La fotografía, ese autoengaño

HOY todo existe para culminar en una fotografía, enfatizó Susan Sontag. Sus palabras fueron proféticas porque incluso, como hemos visto en el reciente atentado de Londres contra un soldado, los terroristas degüellan a sus víctimas para ser trending topic en las redes sociales.

Sontag escribió Sobre la fotografía en 1975, un libro de apuntes en el que decía que la cámara capta lo que merece quedar y que el ojo a veces no es capaz de percibir o la memoria de retener.

La fotografía es un medio para exorcizar la angustia que nos produce el paso del tiempo. Pero también es mucho más que su pathos evocador. Es, sobre todo, una forma de mirar la realidad.

Annie Leibovitz retrató a la propia Sontag desnuda en una bañera con los ojos cerrados. Tapa uno de sus pechos amputados por el cáncer y muestra en su cuerpo los efectos implacables de la vejez.

Esa imagen nos conmueve porque suscita la nítida percepción de la fragilidad de nuestra existencia y el desamparo ante la enfermedad. La visión –la mirada– de la desnudez es devastadora. Pero la fuerza de esa fotografía no es tanto lo que enseña sino lo que anuncia: el avance inexorable de la muerte. Nueve años después de sucumbir a ese cáncer, la imagen prefigura el destino de esta mujer.

La fotografía es siempre la constatación de una pérdida y lo es todavía más cuando sirve para dejar constancia de los momentos más luminosos de nuestra juventud y las horas más felices de nuestra existencia.

Me veo a mí mismo de la mano de mi madre en un domingo de Ramos. Llevo un ridículo pasamontañas blanco con una borla y sostengo una palma frente a la iglesia de San Nicolás de Miranda. Estaba enfadado porque se me habían caído unos caramelos cosidos a sus hojas. Ha pasado más de medio siglo de aquella fotografía y aquel desasosiego aún me parece más importante que los atentados de las Torres Gemelas.

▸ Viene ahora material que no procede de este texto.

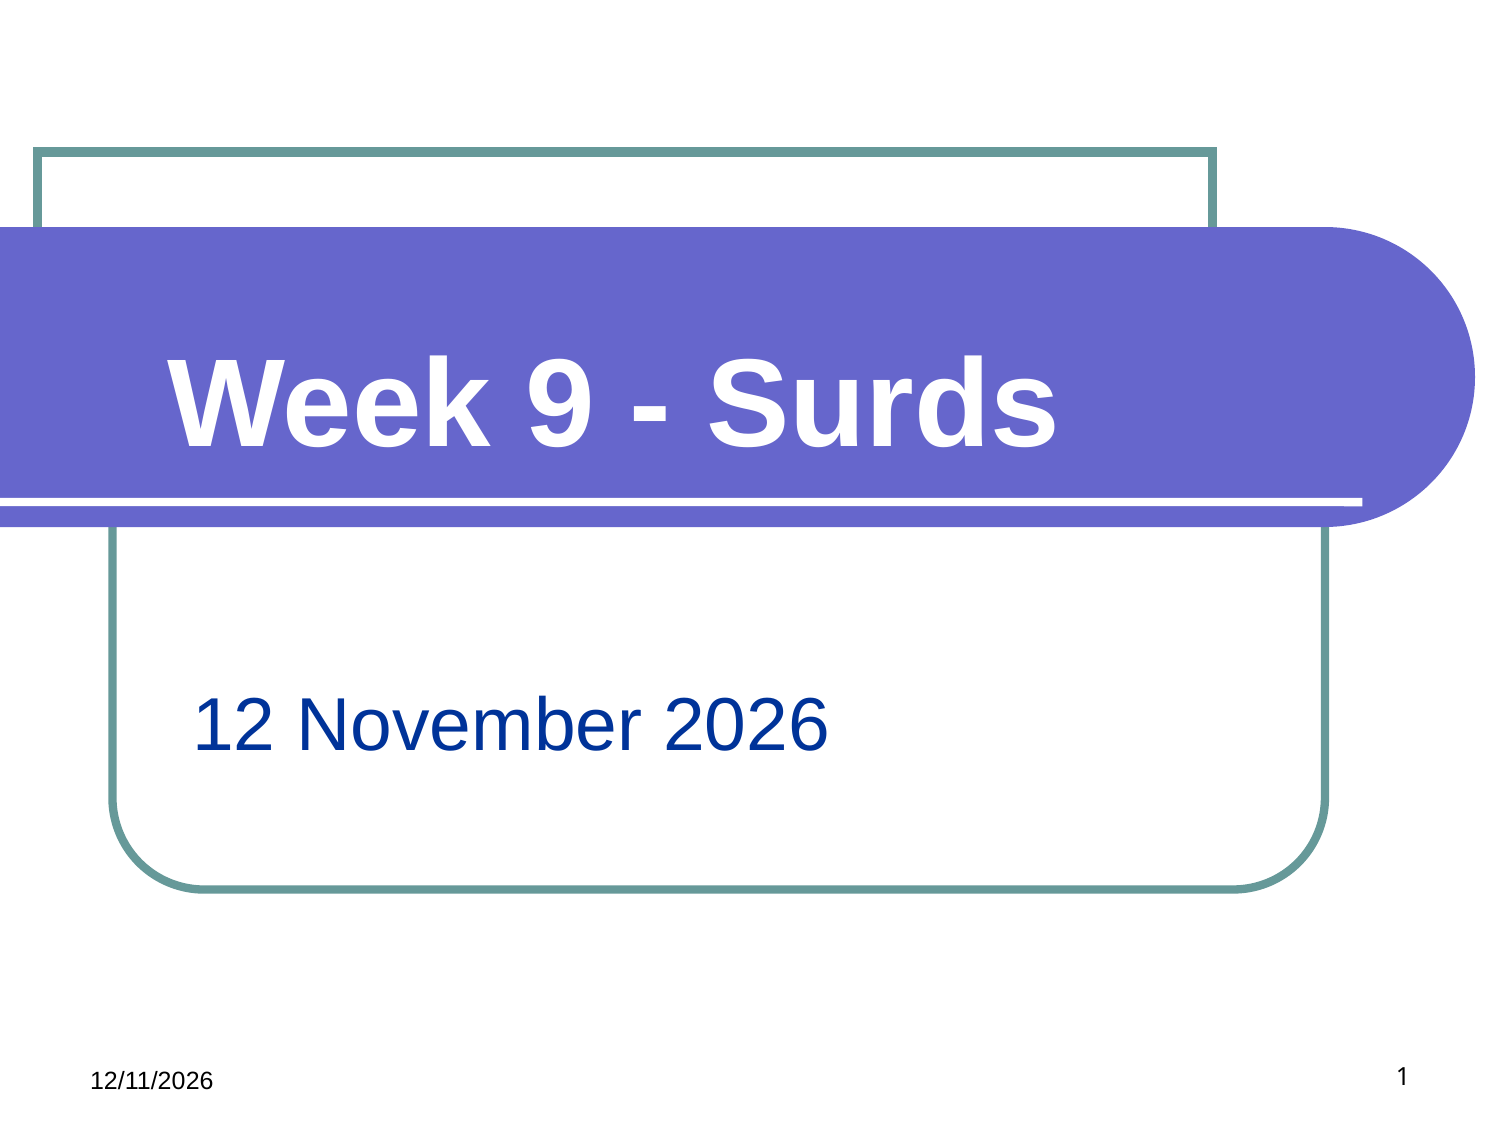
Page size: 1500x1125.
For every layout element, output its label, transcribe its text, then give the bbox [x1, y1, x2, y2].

slide_number 1 [1074, 1024, 1426, 1103]
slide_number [74, 1024, 426, 1103]
text_box 01 November 2010 [177, 667, 846, 773]
title Week 9 - Surds [152, 292, 1419, 500]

La cámara es un instrumento antinatural porque detiene el avance del tiempo y fija un instante para la eternidad. En la vida no podemos parar los momentos ni existe una moviola para contemplar nuestras reacciones. Por eso también la fotografía es un engaño, una falsificación que opera gracias a la complicidad de la imaginación.

Todo esto es contradictorio y confuso, pero a veces no puedo evitar la tentación de repasar las fotos de Cartier-Bresson de aquel París perdido, que me transportan a una ciudad en la que mis sueños se encarnan en los fantasmas del pasado.